Wir können sich Christen im Gebet verbinden, wenn sie nicht zusammenkommen dürfen? Die mentale Gemeinschaft, die weiß, das jetzt alle gerade den Sonntag feiern?

Möglicherweise ist das ein sehr katholisches Problem, da evangelische Christen grundsätzlich eher die individuellen Möglichkeiten der Gottesbeziehung schätzen (ob sich die theologischen Grundsätze in der Lebenspraxis auswirken, ist eine andere Frage).

Aber auch als konfessionell unterschiedlich wichtiges Problem, glaube ich:
Vor allem bedeutet eine solche Situation mehr Entscheidung. Will ich mich auf Gott einlassen in dieser „freien“ Zeit am Sonntagmorgen? Und wenn ja, kann ich es überhaupt?
Ich kann mich der Gegenwart Gottes aussetzen, wenn ich in der Kirche sitze. Aber ich kann auch feststellen, dass mich das überhaupt nicht in die gleiche Stimmung bringt wie ein feierlicher Gottesdienst mit Gesang und Eucharistiefeier.

Und von der Stimmung abgesehen: Eine solche Situation bietet die Chance, auch mit dem Thema überhaupt einmal auseinander zu setzen. Aus welchen Gründen gehe ich in die Kirche, ist es eher für andere oder wegen anderen? Ist es wegen mir? Oder wegen Gott?

Ich glaube, egal wie die einzelnen Gläubigen sich in Certaldo und an anderen Orten entscheiden, wenn sie nur einen Teil dieser Fragen an sich heranlassen, dann bietet sich die Gelegenheit ein religiöses Leben in mehr Mündigkeit zu führen.

Und ich wünsche den Christen in Italien und überall auf der Welt, dass sie ab Palmsonntag wenigstens die Heilige Woche und das Osterfest gemeinsam feiern können!


PS. In Japan haben die Christen das bekanntlich jahrhundertelang ausgehalten!


„Einheit im Gebet!“ San Michele in Borgo, Pisa, 2020.

────

Ihre Aufgabe
Beantworten Sie bitte die folgenden Fragen zum Seitenauszug:
1. Welche Christen schätzen laut dem Seitenauszug grundsätzlich eher die individuellen Möglichkeiten der Gottesbeziehung?
2. Ab welchem Tag sollen die Christen nach dem Wunsch im Seitenauszug die Heilige Woche und das Osterfest gemeinsam feiern können?
3. In welchem Land haben die Christen das laut dem PS jahrhundertelang ausgehalten?

Angezeigte Informationen
────

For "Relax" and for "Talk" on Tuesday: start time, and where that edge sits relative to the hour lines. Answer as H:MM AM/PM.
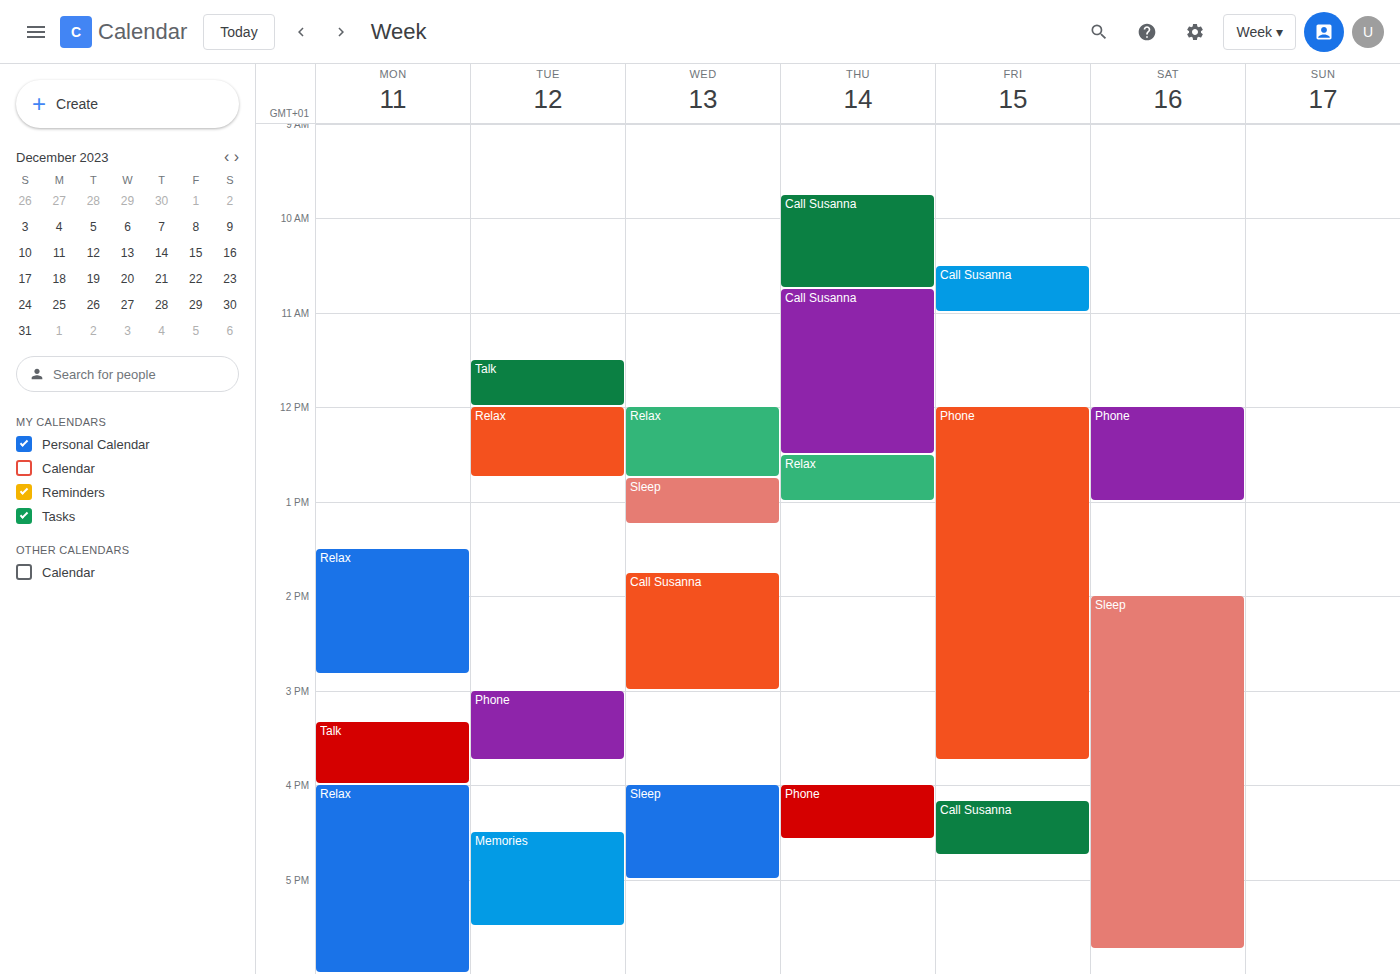
"Relax": 12:00 PM, exactly on the 12 PM line. "Talk": 11:30 AM, halfway between the 11 AM and 12 PM lines.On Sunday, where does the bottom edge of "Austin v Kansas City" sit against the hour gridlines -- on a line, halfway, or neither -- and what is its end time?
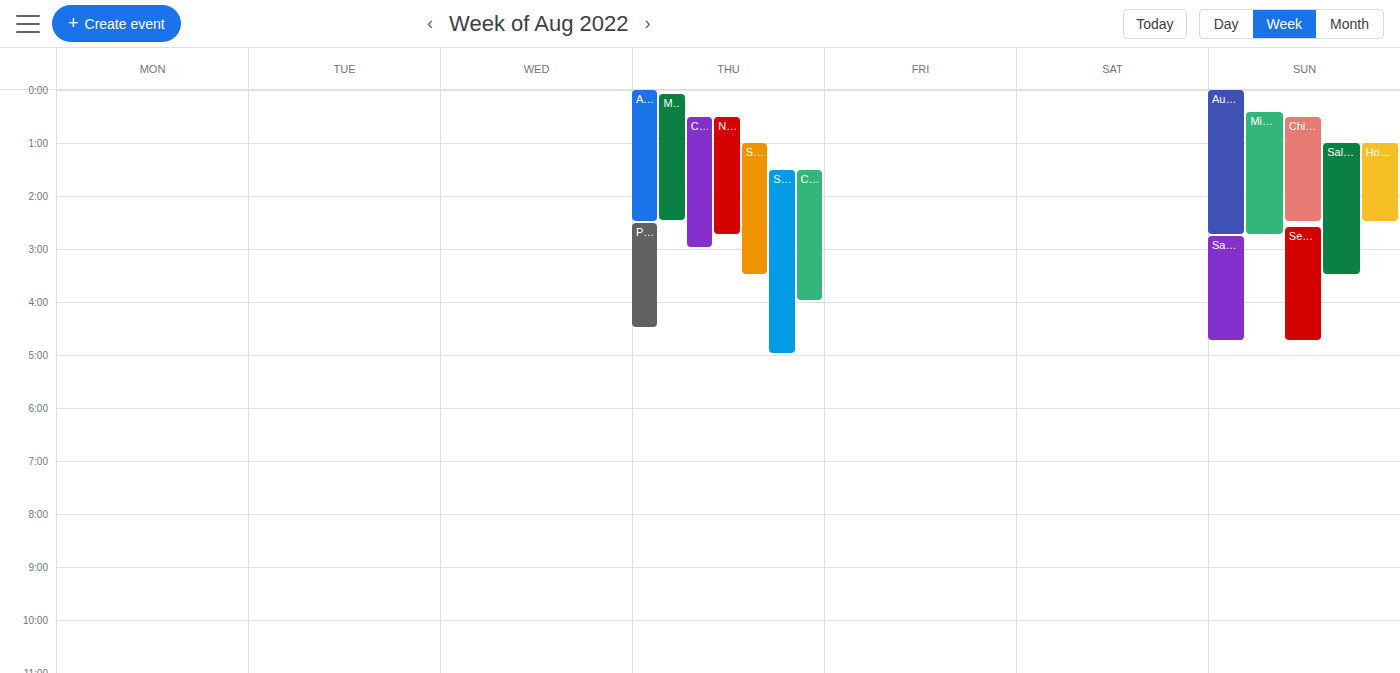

────

Ergebnis der Aufgabe
1. Evangelische Christen
2. Ab Palmsonntag
3. In Japan